DBB Fans storm Paramount after the annoucement of the upcoming Star Trek: Wesley's Tales.
Saribro Yeah, that's right, we're toughies.
jg Ladies and gentlemen..May I present you with the winners of the Federation paint ball championships.
Brian Phillips Brannon Braga, you are guilty on 9 counts of ignoring continuity, your sentance is death by firing line.
Greg Janesch PLUTO IS A PLANET! CHANGE IT BACK!
Foxbat Just like a Klingon to bring a Bat'Leth to a Phaser Fight...
Bill Ding OMG you ALL killed Kenny!!!!
Hollander The NRA's vision of the future: Everybody has a hunting phaser!
McFortner ...if you have a problem, if no one else can help, and if you can find them, maybe you can hire... The A-TEAM!
Q We come in peace, Shoot to kill! Shoot to kill!
Captain Nathan "We're here to roast William Shatner...literally."
drow (off-camera) "You expect me to streamline the inverse tachyon flow in your auxiliary bioneural pulse inverter?"
Guy in Green: "No, Mr. Bond. We expect you to die."
Captain Nathan "We have come to rape your horses and ride off on your women..."
Capt. James T. Future terrorist groups have a politicaly correct multi-ethnic admission policy
SlideMan Thug1: "Hey, I think our leader's gay."
Thug2: "How can you tell?"
Thug1: "He just set his phaser for 'FABULOUS'!

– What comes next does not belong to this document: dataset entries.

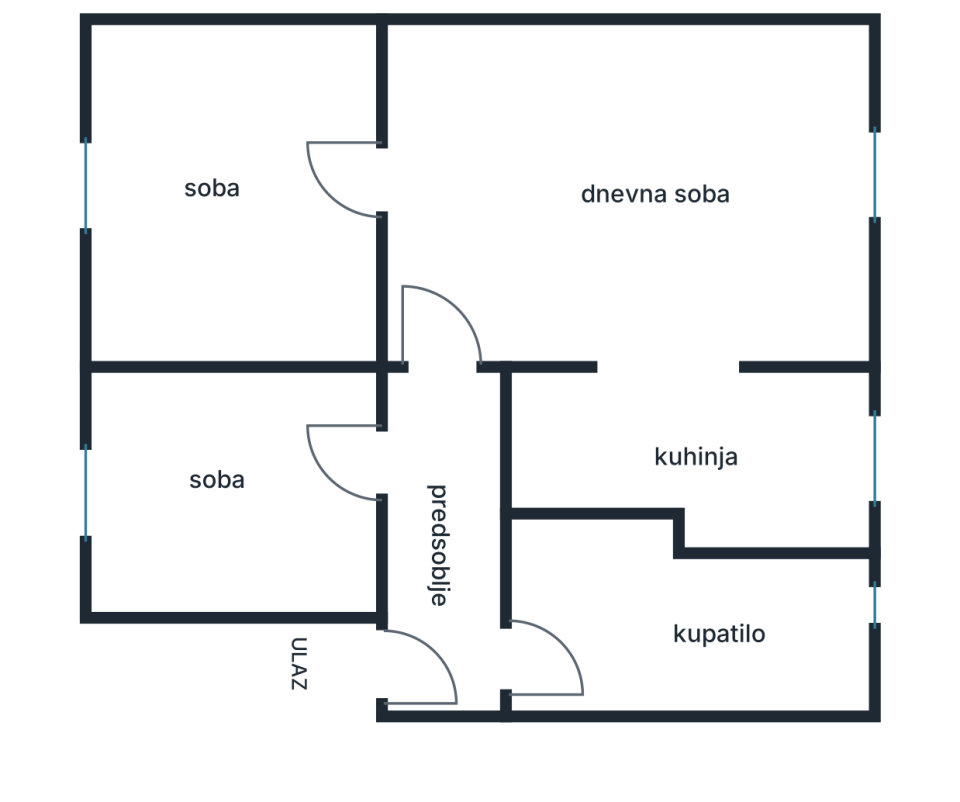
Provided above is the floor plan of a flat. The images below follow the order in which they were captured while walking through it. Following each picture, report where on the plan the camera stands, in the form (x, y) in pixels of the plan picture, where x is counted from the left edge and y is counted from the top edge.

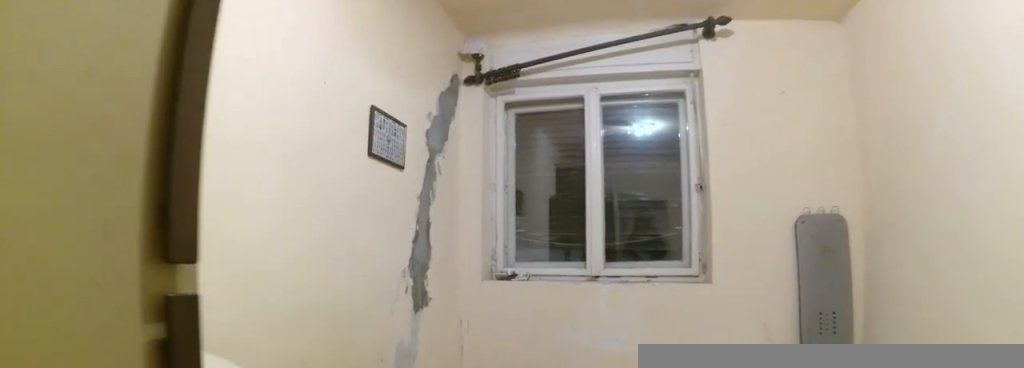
(326, 203)
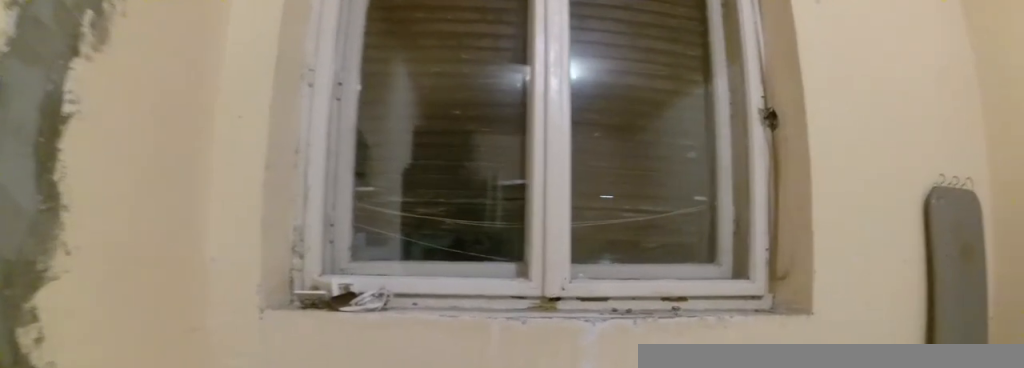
(199, 203)
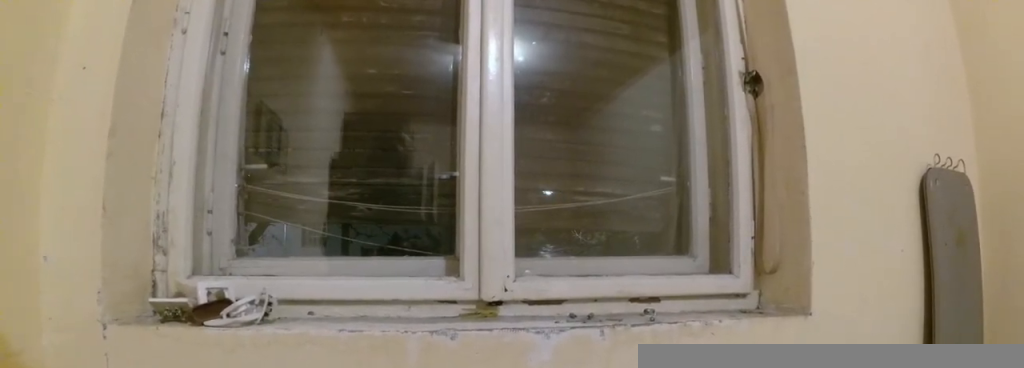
(157, 203)
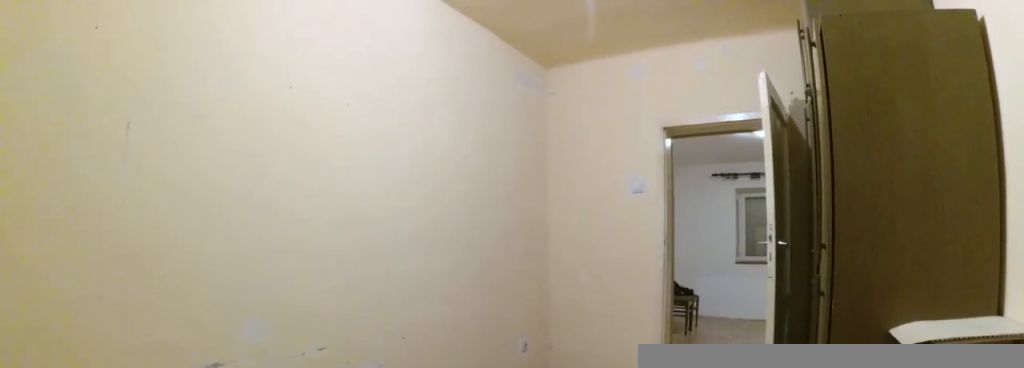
(91, 203)
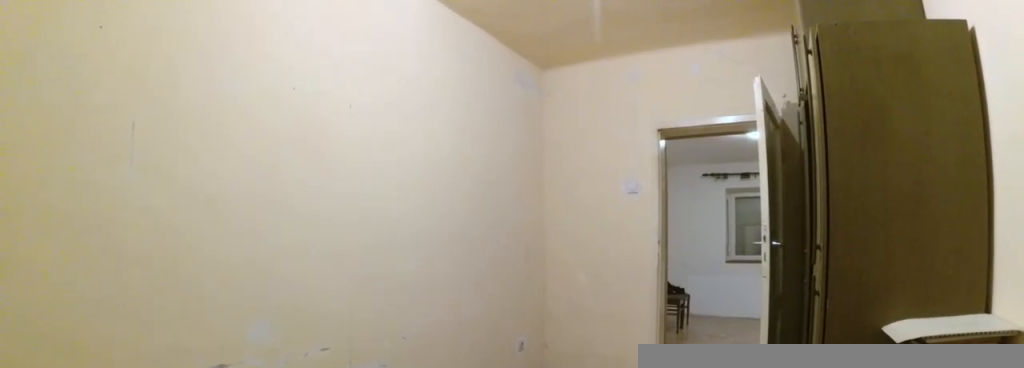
(91, 203)
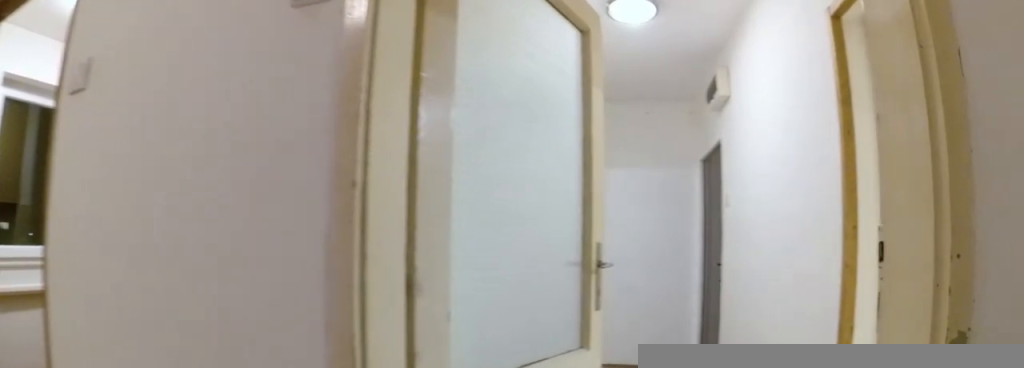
(430, 257)
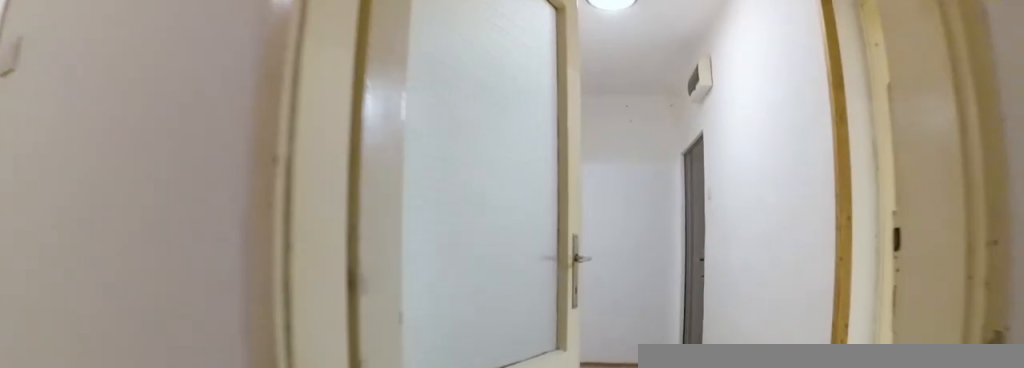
(430, 273)
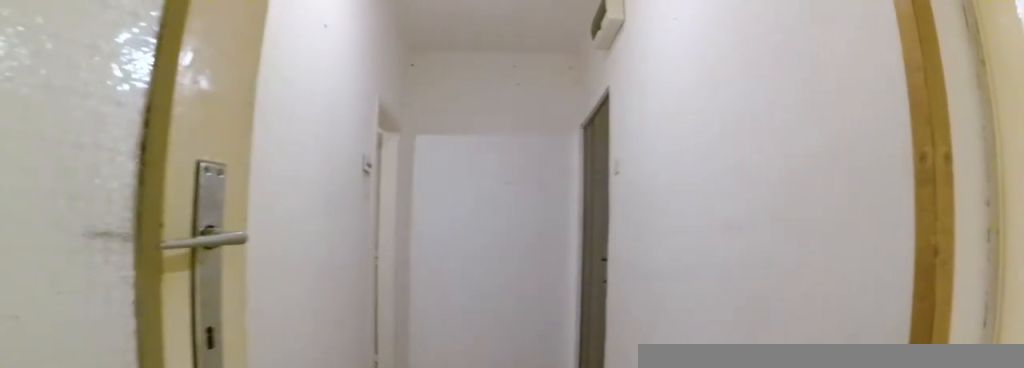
(447, 373)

Pinky & the Brain The Seven Dwarfes turned violent
BGNightfall Thug 1: Do I look serious enough?
Thug 2: No... frown more!
Hisrak In Richard Hammond's absence, someone has to blow up all those caravans. (Get well soon, Hamster!)
Hisrak Leader: You can't escape, Archer! We've got you surrounded!
(Diabolical Laughter)
(Diabolical Acting)
Wacky "Mr Berman. Step away from the script. You have 5 seconds to comply."